SANGATTA — Peristiwa hilangnya seorang anak di kawasan pemukiman padat penduduk ini memicu kekhawatiran warga sekitar. Korban diketahui terakhir kali terlihat di lingkungan rumahnya pada Senin sore, dan sejak saat itu tidak kembali. Orang tua yang panik kemudian melaporkan kejadian ini ke pihak berwenang.
Polres Kutai Timur bersama dengan unsur TNI, Satpol PP, serta relawan dari masyarakat langsung bergerak setelah menerima laporan. Tim gabungan menyisir area sekitar lokasi kejadian, termasuk bantaran sungai dan semak-semak yang kerap menjadi jalur alternatif anak-anak bermain.
Pemeriksaan rekaman CCTV di beberapa titik strategis di sekitar desa juga dilakukan untuk melacak pergerakan korban sebelum dinyatakan hilang. Namun, hingga saat ini belum ada petunjuk signifikan yang ditemukan dari rekaman tersebut.
Peristiwa di Sangatta ini mengingatkan pada pola kasus serupa di wilayah pedesaan dan pinggiran kota di Kalimantan Timur. Lingkungan yang masih banyak area terbuka, minim penerangan jalan, serta kurangnya pengawasan orang tua saat anak bermain di luar rumah menjadi faktor risiko utama.
Di Kutai Timur, khususnya Kecamatan Sangatta Utara yang merupakan pusat ibu kota kabupaten, pertumbuhan pemukiman yang pesat tidak selalu diimbangi dengan infrastruktur keamanan seperti penerangan umum dan pagar pembatas di area rawan. Situasi ini membuat anak-anak lebih rentan tersesat atau menjadi korban kejahatan.
Dalam kasus ini, warga setempat bahu-membahu membantu proses pencarian. Mereka membentuk kelompok kecil untuk menyisir setiap sudut desa, termasuk area perkebunan dan rawa-rawa di sekitar pemukiman. Semangat gotong royong ini menjadi modal penting dalam upaya pencarian korban.
Pihak kepolisian mengimbau agar orang tua lebih waspada dan tidak membiarkan anak bermain sendirian di luar rumah tanpa pengawasan, terutama menjelang senja. "Kami juga meminta warga yang melihat atau mengetahui keberadaan anak tersebut untuk segera melapor ke kantor polisi terdekat," ujar seorang petugas di lokasi.
Kasus ini menjadi pengingat bagi orang tua di daerah untuk selalu mengajarkan anak cara menghubungi orang dewasa terpercaya jika tersesat. Langkah pertama yang harus dilakukan adalah melapor ke pihak berwenang, bukan justru melakukan pencarian sendiri yang justru bisa menghilangkan jejak.
Polisi juga menyarankan agar orang tua menyimpan foto terbaru anak dan mencatat ciri-ciri fisik khusus. Informasi ini sangat membantu tim SAR dalam melakukan identifikasi dan pencarian lebih lanjut.

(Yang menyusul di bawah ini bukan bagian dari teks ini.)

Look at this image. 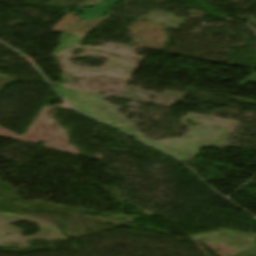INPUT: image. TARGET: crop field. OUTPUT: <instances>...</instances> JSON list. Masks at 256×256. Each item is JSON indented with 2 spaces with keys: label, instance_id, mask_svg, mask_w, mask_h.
I'll list each match as a JSON object with an SVG mask.
<instances>
[{
  "label": "crop field",
  "instance_id": "obj_1",
  "mask_svg": "<svg viewBox=\"0 0 256 256\" xmlns=\"http://www.w3.org/2000/svg\"><path fill=\"white\" fill-rule=\"evenodd\" d=\"M118 1L120 0H103L99 5L95 6L91 10L78 8L76 11L85 13L80 19L84 21L93 20L103 17L107 11L116 5Z\"/></svg>",
  "mask_w": 256,
  "mask_h": 256
},
{
  "label": "crop field",
  "instance_id": "obj_2",
  "mask_svg": "<svg viewBox=\"0 0 256 256\" xmlns=\"http://www.w3.org/2000/svg\"><path fill=\"white\" fill-rule=\"evenodd\" d=\"M247 81L256 82V73L253 74V75H251V76L249 77V79H247Z\"/></svg>",
  "mask_w": 256,
  "mask_h": 256
}]
</instances>
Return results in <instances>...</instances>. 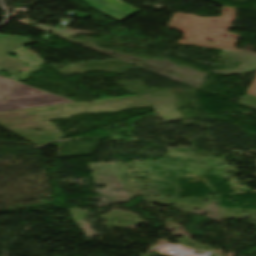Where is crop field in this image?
<instances>
[{"mask_svg":"<svg viewBox=\"0 0 256 256\" xmlns=\"http://www.w3.org/2000/svg\"><path fill=\"white\" fill-rule=\"evenodd\" d=\"M70 102H72V100L47 93L19 82L7 100H0V111Z\"/></svg>","mask_w":256,"mask_h":256,"instance_id":"crop-field-1","label":"crop field"},{"mask_svg":"<svg viewBox=\"0 0 256 256\" xmlns=\"http://www.w3.org/2000/svg\"><path fill=\"white\" fill-rule=\"evenodd\" d=\"M28 40L24 37L0 35V68L16 73L27 67L20 61L7 56V54Z\"/></svg>","mask_w":256,"mask_h":256,"instance_id":"crop-field-2","label":"crop field"},{"mask_svg":"<svg viewBox=\"0 0 256 256\" xmlns=\"http://www.w3.org/2000/svg\"><path fill=\"white\" fill-rule=\"evenodd\" d=\"M18 82L0 77V99L8 97Z\"/></svg>","mask_w":256,"mask_h":256,"instance_id":"crop-field-3","label":"crop field"}]
</instances>
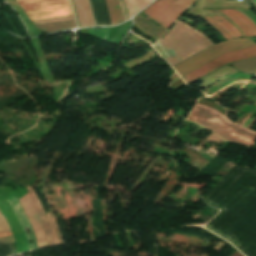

Proses pencarian biasanya melibatkan tim gabungan dari Polisi, TNI, BPBD, dan relawan. Mereka menggunakan metode penyisiran darat, pemeriksaan kamera pengawas, dan jika diperlukan, penyisiran sungai atau rawa menggunakan perahu karet. Koordinasi dengan media sosial juga kerap dilakukan untuk menyebarkan informasi secara cepat.
Di Kutai Timur, kendala utama dalam pencarian adalah luasnya wilayah dan minimnya akses jalan di beberapa titik. Tim pencari harus bekerja ekstra keras untuk menjangkau area yang sulit dilalui kendaraan.
Hingga saat ini, belum ada bukti yang mengarah pada dugaan tindak pidana. Polisi masih membuka kemungkinan anak tersebut tersesat atau mengalami kecelakaan di area yang tidak terpantau. Namun, penyelidikan tetap dilakukan secara menyeluruh untuk mengantisipasi skenario terburuk.
Masyarakat diimbau untuk tidak menyebarkan informasi yang belum terverifikasi kebenarannya. Spekulasi liar justru bisa mengganggu proses pencarian dan menimbulkan kepanikan yang tidak perlu.